**PROBLEM STATEMENT:** Your answer should be each line of the entries that contains the word "input", copied in full.

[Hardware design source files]
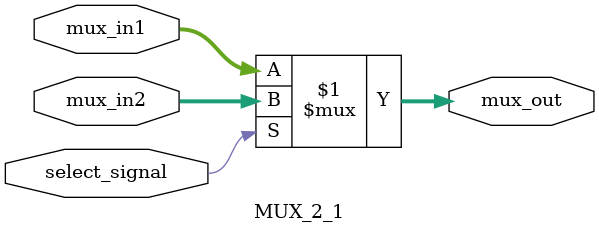
<source format=v>
module MUX_2_1(mux_in1, mux_in2, select_signal, mux_out);
    input [31:0] mux_in1; 
    input [31:0] mux_in2; 
    input select_signal;
    output [31:0] mux_out;

    assign mux_out = (select_signal) ? mux_in2 : mux_in1; 

endmodule 

</source>
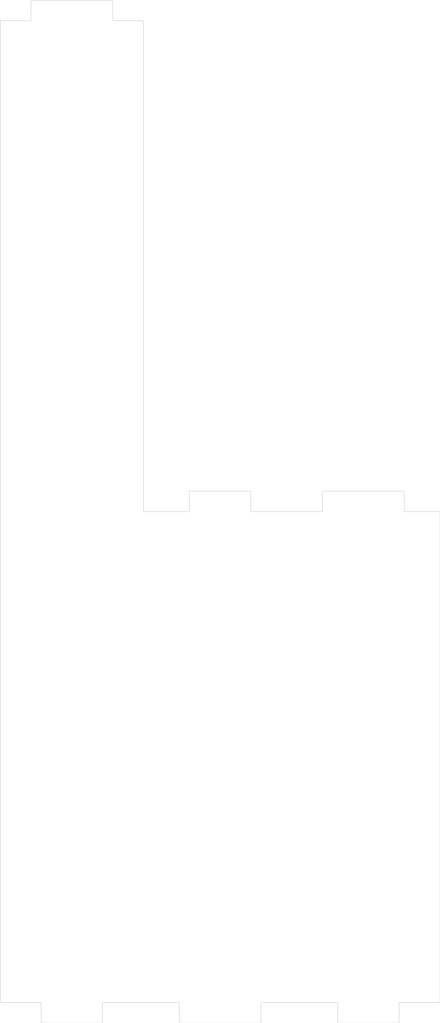
<source format=kicad_pcb>
(kicad_pcb (version 20171130) (host pcbnew 5.1.5+dfsg1-2build2)

  (general
    (thickness 1.6)
    (drawings 30)
    (tracks 0)
    (zones 0)
    (modules 0)
    (nets 1)
  )

  (page A4)
  (layers
    (0 F.Cu signal)
    (31 B.Cu signal)
    (32 B.Adhes user)
    (33 F.Adhes user)
    (34 B.Paste user)
    (35 F.Paste user)
    (36 B.SilkS user)
    (37 F.SilkS user)
    (38 B.Mask user)
    (39 F.Mask user)
    (40 Dwgs.User user)
    (41 Cmts.User user)
    (42 Eco1.User user)
    (43 Eco2.User user)
    (44 Edge.Cuts user)
    (45 Margin user)
    (46 B.CrtYd user)
    (47 F.CrtYd user)
    (48 B.Fab user)
    (49 F.Fab user)
  )

  (setup
    (last_trace_width 0.25)
    (trace_clearance 0.2)
    (zone_clearance 0.508)
    (zone_45_only no)
    (trace_min 0.2)
    (via_size 0.8)
    (via_drill 0.4)
    (via_min_size 0.4)
    (via_min_drill 0.3)
    (uvia_size 0.3)
    (uvia_drill 0.1)
    (uvias_allowed no)
    (uvia_min_size 0.2)
    (uvia_min_drill 0.1)
    (edge_width 0.05)
    (segment_width 0.2)
    (pcb_text_width 0.3)
    (pcb_text_size 1.5 1.5)
    (mod_edge_width 0.12)
    (mod_text_size 1 1)
    (mod_text_width 0.15)
    (pad_size 1.524 1.524)
    (pad_drill 0.762)
    (pad_to_mask_clearance 0.051)
    (solder_mask_min_width 0.25)
    (aux_axis_origin 0 0)
    (visible_elements FFFFFF7F)
    (pcbplotparams
      (layerselection 0x010fc_ffffffff)
      (usegerberextensions false)
      (usegerberattributes false)
      (usegerberadvancedattributes false)
      (creategerberjobfile false)
      (excludeedgelayer true)
      (linewidth 0.100000)
      (plotframeref false)
      (viasonmask false)
      (mode 1)
      (useauxorigin false)
      (hpglpennumber 1)
      (hpglpenspeed 20)
      (hpglpendiameter 15.000000)
      (psnegative false)
      (psa4output false)
      (plotreference true)
      (plotvalue true)
      (plotinvisibletext false)
      (padsonsilk false)
      (subtractmaskfromsilk false)
      (outputformat 1)
      (mirror false)
      (drillshape 1)
      (scaleselection 1)
      (outputdirectory ""))
  )

  (net 0 "")

  (net_class Default "This is the default net class."
    (clearance 0.2)
    (trace_width 0.25)
    (via_dia 0.8)
    (via_drill 0.4)
    (uvia_dia 0.3)
    (uvia_drill 0.1)
  )

  (gr_line (start 104 22) (end 104 70) (layer Edge.Cuts) (width 0.05))
  (gr_line (start 104 22) (end 101 22) (layer Edge.Cuts) (width 0.05) (tstamp 65FFF930))
  (gr_line (start 129.5 68) (end 121.5 68) (layer Edge.Cuts) (width 0.05) (tstamp 65FFF851))
  (gr_line (start 108.5 70) (end 104 70) (layer Edge.Cuts) (width 0.05) (tstamp 65FFF850))
  (gr_line (start 101 20) (end 93 20) (layer Edge.Cuts) (width 0.05) (tstamp 65FFF84F))
  (gr_line (start 93 22) (end 90 22) (layer Edge.Cuts) (width 0.05) (tstamp 65FFF84E))
  (gr_line (start 101 22) (end 101 20) (layer Edge.Cuts) (width 0.05) (tstamp 65FFF84D))
  (gr_line (start 129.5 70) (end 129.5 68) (layer Edge.Cuts) (width 0.05) (tstamp 65FFF84C))
  (gr_line (start 93 20) (end 93 22) (layer Edge.Cuts) (width 0.05) (tstamp 65FFF84B))
  (gr_line (start 108.5 68) (end 108.5 70) (layer Edge.Cuts) (width 0.05) (tstamp 65FFF84A))
  (gr_line (start 114.5 70) (end 114.5 68) (layer Edge.Cuts) (width 0.05) (tstamp 65FFF849))
  (gr_line (start 129.5 70) (end 133 70) (layer Edge.Cuts) (width 0.05) (tstamp 65FFF848))
  (gr_line (start 121.5 68) (end 121.5 70) (layer Edge.Cuts) (width 0.05) (tstamp 65FFF847))
  (gr_line (start 114.5 68) (end 108.5 68) (layer Edge.Cuts) (width 0.05) (tstamp 65FFF846))
  (gr_line (start 121.5 70) (end 114.5 70) (layer Edge.Cuts) (width 0.05) (tstamp 65FFF845))
  (gr_line (start 133 118) (end 133 70) (layer Edge.Cuts) (width 0.05) (tstamp 65FFF4D4))
  (gr_line (start 129 118) (end 133 118) (layer Edge.Cuts) (width 0.05) (tstamp 65FFF4D1))
  (gr_line (start 129 120) (end 129 118) (layer Edge.Cuts) (width 0.05) (tstamp 65FFF4A6))
  (gr_line (start 123 120) (end 129 120) (layer Edge.Cuts) (width 0.05) (tstamp 65FFF49A))
  (gr_line (start 123 118) (end 123 120) (layer Edge.Cuts) (width 0.05) (tstamp 65FFF4A0))
  (gr_line (start 115.5 118) (end 123 118) (layer Edge.Cuts) (width 0.05) (tstamp 65FFF497))
  (gr_line (start 115.5 120) (end 115.5 118) (layer Edge.Cuts) (width 0.05) (tstamp 65FFFC72))
  (gr_line (start 107.5 120) (end 115.5 120) (layer Edge.Cuts) (width 0.05) (tstamp 65FFFC78))
  (gr_line (start 107.5 118) (end 107.5 120) (layer Edge.Cuts) (width 0.05) (tstamp 65FFFC75))
  (gr_line (start 100 118) (end 107.5 118) (layer Edge.Cuts) (width 0.05) (tstamp 65FFF4BB))
  (gr_line (start 100 120) (end 100 118) (layer Edge.Cuts) (width 0.05) (tstamp 65FFF4B5))
  (gr_line (start 94 120) (end 100 120) (layer Edge.Cuts) (width 0.05) (tstamp 65FFF494))
  (gr_line (start 94 118) (end 94 120) (layer Edge.Cuts) (width 0.05) (tstamp 65FFF4A3))
  (gr_line (start 94 118) (end 90 118) (layer Edge.Cuts) (width 0.05) (tstamp 65FFF4B2))
  (gr_line (start 90 22) (end 90 118) (layer Edge.Cuts) (width 0.05) (tstamp 65FFF491))

)

</source>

**RESPONSE TO THE EXERCISE:**
    input [31:0] mux_in1; 
    input [31:0] mux_in2; 
    input select_signal;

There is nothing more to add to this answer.